1. Manage Your Scent
Human odour is a deer hunters worst enemy. With deer being able to smell humans not attempting to hide their scent from up to 800 metres away, managing your scent is essential. Shower with a scent-free soap before every hunting trip, and try not to contaminate your hunting clothes on the way to the field. If you keep your hunting clothes into a gladbag with leaves, bark and dirt can help your clothes gain natural scents assisting to mask your own scent. Only change into your hunting clothes when you reach your hunting site to minimise your human scent from permeating on your gear.
You can also use odour eliminator products to further minimise your scents presence.
2. Water and Trails
Much like most other larger animals, deer need access to fresh water on a regular basis, so mapping our known water sources in your area can significantly reduce the area in which you’re tracking when hunting. Streams, rivers, lakes and dams are common places where you’ll find deer nearby – so always familiarise yourself with these locations when narrowing down your hunting area.
3. Technology is Your Friend
Free platforms like Google Maps have revolutionised the information available to hunters. With free high resolution access to satellite, aerial and topographical imagery means you can save significant time in familiarising yourself with your next hunt before even stepping into your vehicle. Planning out your hunt via maps can help you improve your odds in a successful hunt and overall enjoyable experience.
4. Consider a Blind
If you’re hunting on land that you own or someone that you know – the option of building a hunting blind might be possible. Concealment is an important factor in hunting and being able to use a hunting blind can create an immense improvement in your hunting success. To position your hunting blind, you will want to locate it within a known deer trail. Consider the orientation of your stand based on wind and sun location so you don’t find yourself facing into the sun at the prime hunting time of day for your location.
If you have time, it’s best to setup your stand a month or more before your hunt so you don’t spook any nearby deer erecting it.
5. Bring Repellent
It may sound simple but you don’t want to be 2 hours from the nearest store and no repellent. Bugs including ticks can cause significant irritation and even illness if you’re bitten, which can completely ruin your trip and potentially the entire hunting season.
6. Know What to Do
You’ve taken the shot, now what? If you find brown hair and pink or red blood with bubbles in it, most likely you got a heart or lung hit. Brown hair and thick, dark-red blood indicates a hit too far back, possibly a liver shot. White hair and watery blood with stomach matter indicate a bad hit.

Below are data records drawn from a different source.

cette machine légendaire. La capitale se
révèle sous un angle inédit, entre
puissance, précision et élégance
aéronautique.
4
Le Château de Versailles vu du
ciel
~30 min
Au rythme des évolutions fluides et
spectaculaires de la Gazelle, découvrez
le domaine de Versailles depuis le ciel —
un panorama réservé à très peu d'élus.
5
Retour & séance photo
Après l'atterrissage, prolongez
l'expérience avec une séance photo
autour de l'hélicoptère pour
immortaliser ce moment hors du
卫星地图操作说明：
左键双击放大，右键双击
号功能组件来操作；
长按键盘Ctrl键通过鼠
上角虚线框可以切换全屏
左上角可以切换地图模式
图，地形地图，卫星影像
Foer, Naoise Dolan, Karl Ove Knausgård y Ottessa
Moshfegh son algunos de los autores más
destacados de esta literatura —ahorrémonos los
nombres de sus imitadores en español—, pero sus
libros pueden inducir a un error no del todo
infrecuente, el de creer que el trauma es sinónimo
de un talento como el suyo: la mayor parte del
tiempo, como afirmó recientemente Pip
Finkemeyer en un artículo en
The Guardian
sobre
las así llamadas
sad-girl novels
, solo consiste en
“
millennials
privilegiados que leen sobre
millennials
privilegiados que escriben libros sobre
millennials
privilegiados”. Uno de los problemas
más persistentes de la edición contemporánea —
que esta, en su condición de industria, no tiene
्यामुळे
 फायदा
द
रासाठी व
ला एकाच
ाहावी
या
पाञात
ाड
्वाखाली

Be prepared to either carry your successful hunt, or pack it out on site if you’re too far away. Don’t leave yourself in the position of taking a shot you can’t take with you.
It might seem like an odd one – but areas adjust to powerlines can be prime hunting grounds. Because these areas are actively cleared regularly, they provide a good source of grazing land for deer. Check for trails leading to these areas and you might just be rewarded.